Step 2 – Make your work completely visible
So much of a company’s workload is invisible; it’s sitting on written to-do lists, in email inboxes or worse still, floating around people’s heads. Imagine you were sorting out a cluttered wardrobe – if you didn’t take everything out first, you wouldn’t fully appreciate the task. You’d just be moving things around and hoping for the best, which means you’d soon be back to sort another overwhelming mess. This step is a cathartic emptying of your brain and to-do lists. One of my favourite ways to do this is getting people to write each task on a post-it note, so it’s defined and contained. Once you’ve got the workload out in the open, you’ll have a powerful opportunity to make your work easier than ever. You’re still not ready to implement systems for prioritising work and budgeting time.
Step 3 – Give every task meaning
A major issue that stops people prioritising is a lack of clear direction. When you’re at work, every task should be helping you to achieve meaningful objectives and goals. If it’s not, it’s probably dragging you away from those things. Start by setting specific goals, then measurable objectives with timelines and deadlines.

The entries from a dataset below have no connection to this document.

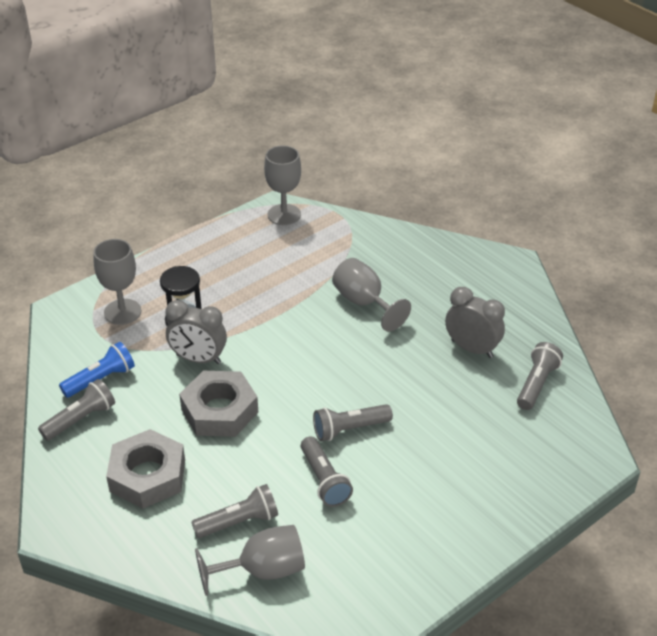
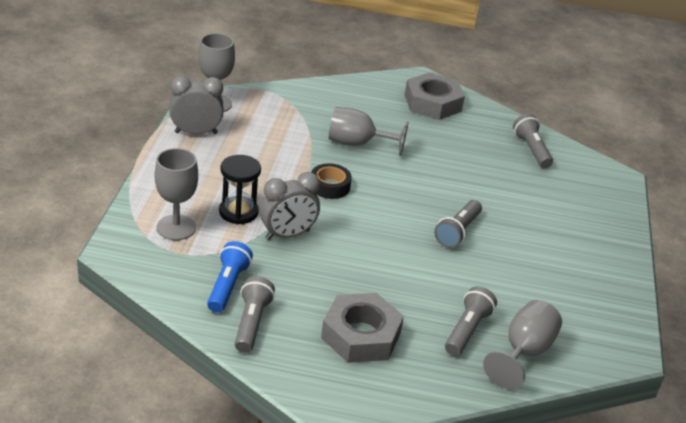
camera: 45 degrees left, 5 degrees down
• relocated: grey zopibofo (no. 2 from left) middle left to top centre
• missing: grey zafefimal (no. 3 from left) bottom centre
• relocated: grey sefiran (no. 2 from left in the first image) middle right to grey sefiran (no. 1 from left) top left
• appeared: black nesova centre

You’ll soon spot meaningless activities and weed them out and add meaning to the necessary tasks you hate. It’s nearly time to set your system up, but only a fool dives straight into software without a plan.
Step 4 – Pick a prioritisation model
For all my talk about time management, you can’t actually manage time – it just happens. Humans default to prioritising by urgency, so it feels right to continually tackle the latest email with an exclamation mark on it. A lot of urgent work achieves little and too many things are fake-urgent, so we need to change the way we think about priorities. I teach people several prioritisation methods so they can choose whatever suits their organisation best. You need test a few before you pick one. Most of my clients like a variation of the ‘Eisenhower Matrix’ which categorises tasks as:
- Important and urgent
- Important but not urgent
- Urgent but not important
- Not important and not urgent
Assigning these qualities to tasks helps you prioritise and – just as importantly – procrastinate. It’s impossible to do everything at once, so we need to learn to procrastinate productively. How do you decide what’s most important? Go back to the third step. If it’s not contributing to your goals, an urgent task is a distraction. OK, you’re ready.
Step 5 – Create your time management system
Models are great, but you need to bring them to life with practical management tools. Divide big tasks into small tasks then assign responsibility and deadlines. Make checklists for regular processes and tasks – they will be easier to complete and much easier to delegate. Now, you need to put this into a digital tool – avoid spreadsheets and go for purpose-built project management tools such as Asana, Basecamp, Wrike or Teamwork. They’re designed for collaboration and to help people cope with shifting timelines and requirements. If you’re working in a company that insists on spreadsheets – these tools usually export data to whichever form you need. Set this up well and keep it simple – making people spend extra time on saving time will make very little sense to them. Coach people into using the system correctly and keep them motivated – make sure they’re getting feedback and reports on how they’re doing.
Back to treating your time-resource like money
Get into the habit of rewarding good time management. People get cash bonuses for bringing money into the business, maybe bringing new time in deserves a few hours off as a reward?